Ferreira-Pinto disse...

Mas na hora do aperto, se virmos bem, Bush e os "neo cons" mandaram o liberalismo às malvas e apelaram ao socialismo de Estado para salvar os bancos que se afundavam!

São disse...

Os liberais e conservadores mais quem os apoia deveriam ter vergonha!
Então, se há uma mão salvadora porque intervém o Estado?!
Saudações.

Mia disse...

O capitalismo está doente como tu dizes e baixar os braços é perda de tempo.
Mãos à obra que se faz tarde.
beijinhos

José Miguel Gomes disse...

Não sei qual morrerá primeiro... Se o capitalismo... Se nós...

Fica bem,
Miguel

elvira carvalho disse...

Quem espera desespera, e nós andamos todos a ficar desesperados.
Um abraço

SILÊNCIO CULPADO disse...

O pior é que o colapso do capitalismo, na sua forma mais dura, vai arrastar os que confiaram em sistemas de saúde e segurança social privados e não só.

Abraço

Jorge P.G disse...

O problema é grande.
Com o falhanço do sistema capitalista, também se afundam os pequenos aforradores e os que apostaram em sistemas privados que lhes assegurassem melhores condições na velhice.

Virá a seguir o quê? um capitalismo de Estado? Uma nova ordem legitimada pelo voto? Uma ditadura dos partidos? O reconhecimento da dispensabilidade do Estado?

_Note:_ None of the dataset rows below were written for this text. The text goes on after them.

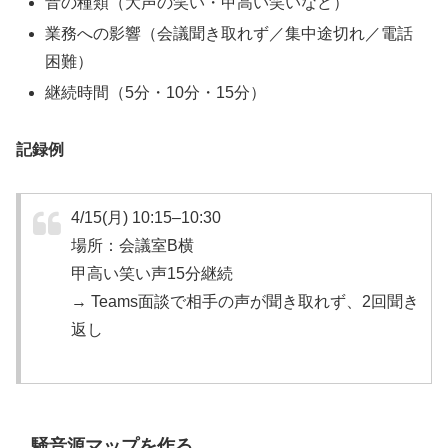
音の種類（大声の笑い・甲高い笑いなど）
業務への影響（会議聞き取れず／集中途切れ／電話
困難）
継続時間（5分・10分・15分）
記録例
4/15(月) 10:15–10:30
場所：会議室B横
甲高い笑い声15分継続
→ Teams面談で相手の声が聞き取れず、2回聞き
返し
騒音源マップを作る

Cumps. do meditabundo Sineiro.

Anónimo disse...

Liberais, liberais, mas só até sentirem o fogo a chegar-lhes às partes baixas, porque aí berram pela intervenção dos dinheiros públicos, e movem os cordelinhos para que ninguém lhe venha assacar responsabilidades. É pena é que ainda hajam muitos papalvos que ainda acreditam na autorregulação do poder económico. Artolas!